THE EXERCISE:
Repeat every record below exactly as written.

Collected data
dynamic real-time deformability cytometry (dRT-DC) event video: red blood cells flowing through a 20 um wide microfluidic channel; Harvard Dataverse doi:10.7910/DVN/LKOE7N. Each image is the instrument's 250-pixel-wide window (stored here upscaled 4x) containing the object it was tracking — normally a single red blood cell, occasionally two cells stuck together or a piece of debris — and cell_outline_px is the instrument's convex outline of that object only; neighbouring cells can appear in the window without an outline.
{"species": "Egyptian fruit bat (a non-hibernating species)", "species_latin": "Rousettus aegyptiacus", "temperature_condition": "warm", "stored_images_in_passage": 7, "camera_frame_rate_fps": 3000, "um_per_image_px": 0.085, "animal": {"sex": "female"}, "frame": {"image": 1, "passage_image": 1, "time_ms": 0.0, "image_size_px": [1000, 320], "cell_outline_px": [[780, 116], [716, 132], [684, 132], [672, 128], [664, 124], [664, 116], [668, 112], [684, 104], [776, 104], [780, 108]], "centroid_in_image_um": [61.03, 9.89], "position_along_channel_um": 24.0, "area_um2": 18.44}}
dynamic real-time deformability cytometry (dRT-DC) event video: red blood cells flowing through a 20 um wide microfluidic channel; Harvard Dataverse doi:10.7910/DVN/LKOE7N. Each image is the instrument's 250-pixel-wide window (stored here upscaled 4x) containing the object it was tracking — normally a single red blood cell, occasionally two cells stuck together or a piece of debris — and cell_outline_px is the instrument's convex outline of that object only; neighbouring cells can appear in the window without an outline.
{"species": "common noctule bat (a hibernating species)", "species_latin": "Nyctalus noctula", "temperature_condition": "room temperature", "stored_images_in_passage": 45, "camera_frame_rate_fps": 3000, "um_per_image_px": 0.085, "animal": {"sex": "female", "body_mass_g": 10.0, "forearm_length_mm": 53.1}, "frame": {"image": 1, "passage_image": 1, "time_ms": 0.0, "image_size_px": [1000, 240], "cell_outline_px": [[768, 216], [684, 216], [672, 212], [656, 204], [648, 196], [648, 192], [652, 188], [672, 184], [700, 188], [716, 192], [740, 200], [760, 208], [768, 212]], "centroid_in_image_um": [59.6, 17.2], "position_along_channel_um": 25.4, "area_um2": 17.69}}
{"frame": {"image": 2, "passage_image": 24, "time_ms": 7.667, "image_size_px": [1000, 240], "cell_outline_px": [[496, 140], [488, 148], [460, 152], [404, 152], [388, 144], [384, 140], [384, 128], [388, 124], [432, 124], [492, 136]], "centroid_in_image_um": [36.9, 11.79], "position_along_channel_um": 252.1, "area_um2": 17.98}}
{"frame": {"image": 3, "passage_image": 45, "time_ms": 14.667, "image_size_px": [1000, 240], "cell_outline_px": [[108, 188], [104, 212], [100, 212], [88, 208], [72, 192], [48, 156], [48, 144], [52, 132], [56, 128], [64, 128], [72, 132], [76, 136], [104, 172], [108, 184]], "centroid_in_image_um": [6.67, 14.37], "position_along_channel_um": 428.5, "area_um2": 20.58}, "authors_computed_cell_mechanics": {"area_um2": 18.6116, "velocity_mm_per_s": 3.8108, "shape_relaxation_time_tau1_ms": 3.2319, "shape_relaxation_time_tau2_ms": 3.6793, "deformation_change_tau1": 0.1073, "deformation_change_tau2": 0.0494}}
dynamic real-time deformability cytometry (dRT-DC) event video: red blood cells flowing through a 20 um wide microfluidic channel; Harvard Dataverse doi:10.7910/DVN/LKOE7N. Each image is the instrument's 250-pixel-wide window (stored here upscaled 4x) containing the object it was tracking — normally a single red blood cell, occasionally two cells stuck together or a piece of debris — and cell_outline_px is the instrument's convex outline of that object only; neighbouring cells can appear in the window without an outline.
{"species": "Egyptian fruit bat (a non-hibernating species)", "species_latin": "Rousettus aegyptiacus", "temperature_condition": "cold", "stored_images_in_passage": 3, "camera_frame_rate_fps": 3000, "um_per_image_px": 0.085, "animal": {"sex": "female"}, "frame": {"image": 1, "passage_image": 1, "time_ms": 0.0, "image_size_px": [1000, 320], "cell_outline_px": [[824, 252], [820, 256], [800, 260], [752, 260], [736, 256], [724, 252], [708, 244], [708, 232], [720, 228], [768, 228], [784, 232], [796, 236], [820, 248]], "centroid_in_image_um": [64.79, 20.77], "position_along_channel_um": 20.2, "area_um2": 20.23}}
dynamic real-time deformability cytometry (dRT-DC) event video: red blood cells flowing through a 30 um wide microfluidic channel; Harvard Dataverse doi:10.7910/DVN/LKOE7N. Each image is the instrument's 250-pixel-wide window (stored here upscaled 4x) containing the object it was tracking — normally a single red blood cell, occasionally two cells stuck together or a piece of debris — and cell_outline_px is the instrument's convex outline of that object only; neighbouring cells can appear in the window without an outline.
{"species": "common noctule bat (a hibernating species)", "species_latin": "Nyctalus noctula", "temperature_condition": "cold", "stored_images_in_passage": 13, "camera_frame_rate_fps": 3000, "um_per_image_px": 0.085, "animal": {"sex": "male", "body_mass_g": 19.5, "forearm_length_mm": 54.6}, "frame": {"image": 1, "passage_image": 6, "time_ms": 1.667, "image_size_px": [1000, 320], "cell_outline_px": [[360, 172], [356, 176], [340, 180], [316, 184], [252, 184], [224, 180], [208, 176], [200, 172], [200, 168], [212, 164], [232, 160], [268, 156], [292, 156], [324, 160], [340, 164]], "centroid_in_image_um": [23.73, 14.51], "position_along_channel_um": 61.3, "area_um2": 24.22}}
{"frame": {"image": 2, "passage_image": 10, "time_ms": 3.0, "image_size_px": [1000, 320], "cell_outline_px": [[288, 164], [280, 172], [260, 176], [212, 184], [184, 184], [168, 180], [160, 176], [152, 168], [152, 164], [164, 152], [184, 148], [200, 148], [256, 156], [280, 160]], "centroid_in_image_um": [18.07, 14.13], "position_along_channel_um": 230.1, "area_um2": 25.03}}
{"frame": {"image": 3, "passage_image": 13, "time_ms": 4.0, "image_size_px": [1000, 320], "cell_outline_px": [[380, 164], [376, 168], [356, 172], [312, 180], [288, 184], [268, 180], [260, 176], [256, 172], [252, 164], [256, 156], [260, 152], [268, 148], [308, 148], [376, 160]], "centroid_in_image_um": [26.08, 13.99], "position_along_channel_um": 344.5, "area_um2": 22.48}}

THE RESULT:
dynamic real-time deformability cytometry (dRT-DC) event video: red blood cells flowing through a 20 um wide microfluidic channel; Harvard Dataverse doi:10.7910/DVN/LKOE7N. Each image is the instrument's 250-pixel-wide window (stored here upscaled 4x) containing the object it was tracking — normally a single red blood cell, occasionally two cells stuck together or a piece of debris — and cell_outline_px is the instrument's convex outline of that object only; neighbouring cells can appear in the window without an outline.
{"species": "Egyptian fruit bat (a non-hibernating species)", "species_latin": "Rousettus aegyptiacus", "temperature_condition": "warm", "stored_images_in_passage": 7, "camera_frame_rate_fps": 3000, "um_per_image_px": 0.085, "animal": {"sex": "female"}, "frame": {"image": 1, "passage_image": 1, "time_ms": 0.0, "image_size_px": [1000, 320], "cell_outline_px": [[780, 116], [716, 132], [684, 132], [672, 128], [664, 124], [664, 116], [668, 112], [684, 104], [776, 104], [780, 108]], "centroid_in_image_um": [61.03, 9.89], "position_along_channel_um": 24.0, "area_um2": 18.44}}
dynamic real-time deformability cytometry (dRT-DC) event video: red blood cells flowing through a 20 um wide microfluidic channel; Harvard Dataverse doi:10.7910/DVN/LKOE7N. Each image is the instrument's 250-pixel-wide window (stored here upscaled 4x) containing the object it was tracking — normally a single red blood cell, occasionally two cells stuck together or a piece of debris — and cell_outline_px is the instrument's convex outline of that object only; neighbouring cells can appear in the window without an outline.
{"species": "common noctule bat (a hibernating species)", "species_latin": "Nyctalus noctula", "temperature_condition": "room temperature", "stored_images_in_passage": 45, "camera_frame_rate_fps": 3000, "um_per_image_px": 0.085, "animal": {"sex": "female", "body_mass_g": 10.0, "forearm_length_mm": 53.1}, "frame": {"image": 1, "passage_image": 1, "time_ms": 0.0, "image_size_px": [1000, 240], "cell_outline_px": [[768, 216], [684, 216], [672, 212], [656, 204], [648, 196], [648, 192], [652, 188], [672, 184], [700, 188], [716, 192], [740, 200], [760, 208], [768, 212]], "centroid_in_image_um": [59.6, 17.2], "position_along_channel_um": 25.4, "area_um2": 17.69}}
{"frame": {"image": 2, "passage_image": 24, "time_ms": 7.667, "image_size_px": [1000, 240], "cell_outline_px": [[496, 140], [488, 148], [460, 152], [404, 152], [388, 144], [384, 140], [384, 128], [388, 124], [432, 124], [492, 136]], "centroid_in_image_um": [36.9, 11.79], "position_along_channel_um": 252.1, "area_um2": 17.98}}
{"frame": {"image": 3, "passage_image": 45, "time_ms": 14.667, "image_size_px": [1000, 240], "cell_outline_px": [[108, 188], [104, 212], [100, 212], [88, 208], [72, 192], [48, 156], [48, 144], [52, 132], [56, 128], [64, 128], [72, 132], [76, 136], [104, 172], [108, 184]], "centroid_in_image_um": [6.67, 14.37], "position_along_channel_um": 428.5, "area_um2": 20.58}, "authors_computed_cell_mechanics": {"area_um2": 18.6116, "velocity_mm_per_s": 3.8108, "shape_relaxation_time_tau1_ms": 3.2319, "shape_relaxation_time_tau2_ms": 3.6793, "deformation_change_tau1": 0.1073, "deformation_change_tau2": 0.0494}}
dynamic real-time deformability cytometry (dRT-DC) event video: red blood cells flowing through a 20 um wide microfluidic channel; Harvard Dataverse doi:10.7910/DVN/LKOE7N. Each image is the instrument's 250-pixel-wide window (stored here upscaled 4x) containing the object it was tracking — normally a single red blood cell, occasionally two cells stuck together or a piece of debris — and cell_outline_px is the instrument's convex outline of that object only; neighbouring cells can appear in the window without an outline.
{"species": "Egyptian fruit bat (a non-hibernating species)", "species_latin": "Rousettus aegyptiacus", "temperature_condition": "cold", "stored_images_in_passage": 3, "camera_frame_rate_fps": 3000, "um_per_image_px": 0.085, "animal": {"sex": "female"}, "frame": {"image": 1, "passage_image": 1, "time_ms": 0.0, "image_size_px": [1000, 320], "cell_outline_px": [[824, 252], [820, 256], [800, 260], [752, 260], [736, 256], [724, 252], [708, 244], [708, 232], [720, 228], [768, 228], [784, 232], [796, 236], [820, 248]], "centroid_in_image_um": [64.79, 20.77], "position_along_channel_um": 20.2, "area_um2": 20.23}}
dynamic real-time deformability cytometry (dRT-DC) event video: red blood cells flowing through a 30 um wide microfluidic channel; Harvard Dataverse doi:10.7910/DVN/LKOE7N. Each image is the instrument's 250-pixel-wide window (stored here upscaled 4x) containing the object it was tracking — normally a single red blood cell, occasionally two cells stuck together or a piece of debris — and cell_outline_px is the instrument's convex outline of that object only; neighbouring cells can appear in the window without an outline.
{"species": "common noctule bat (a hibernating species)", "species_latin": "Nyctalus noctula", "temperature_condition": "cold", "stored_images_in_passage": 13, "camera_frame_rate_fps": 3000, "um_per_image_px": 0.085, "animal": {"sex": "male", "body_mass_g": 19.5, "forearm_length_mm": 54.6}, "frame": {"image": 1, "passage_image": 6, "time_ms": 1.667, "image_size_px": [1000, 320], "cell_outline_px": [[360, 172], [356, 176], [340, 180], [316, 184], [252, 184], [224, 180], [208, 176], [200, 172], [200, 168], [212, 164], [232, 160], [268, 156], [292, 156], [324, 160], [340, 164]], "centroid_in_image_um": [23.73, 14.51], "position_along_channel_um": 61.3, "area_um2": 24.22}}
{"frame": {"image": 2, "passage_image": 10, "time_ms": 3.0, "image_size_px": [1000, 320], "cell_outline_px": [[288, 164], [280, 172], [260, 176], [212, 184], [184, 184], [168, 180], [160, 176], [152, 168], [152, 164], [164, 152], [184, 148], [200, 148], [256, 156], [280, 160]], "centroid_in_image_um": [18.07, 14.13], "position_along_channel_um": 230.1, "area_um2": 25.03}}
{"frame": {"image": 3, "passage_image": 13, "time_ms": 4.0, "image_size_px": [1000, 320], "cell_outline_px": [[380, 164], [376, 168], [356, 172], [312, 180], [288, 184], [268, 180], [260, 176], [256, 172], [252, 164], [256, 156], [260, 152], [268, 148], [308, 148], [376, 160]], "centroid_in_image_um": [26.08, 13.99], "position_along_channel_um": 344.5, "area_um2": 22.48}}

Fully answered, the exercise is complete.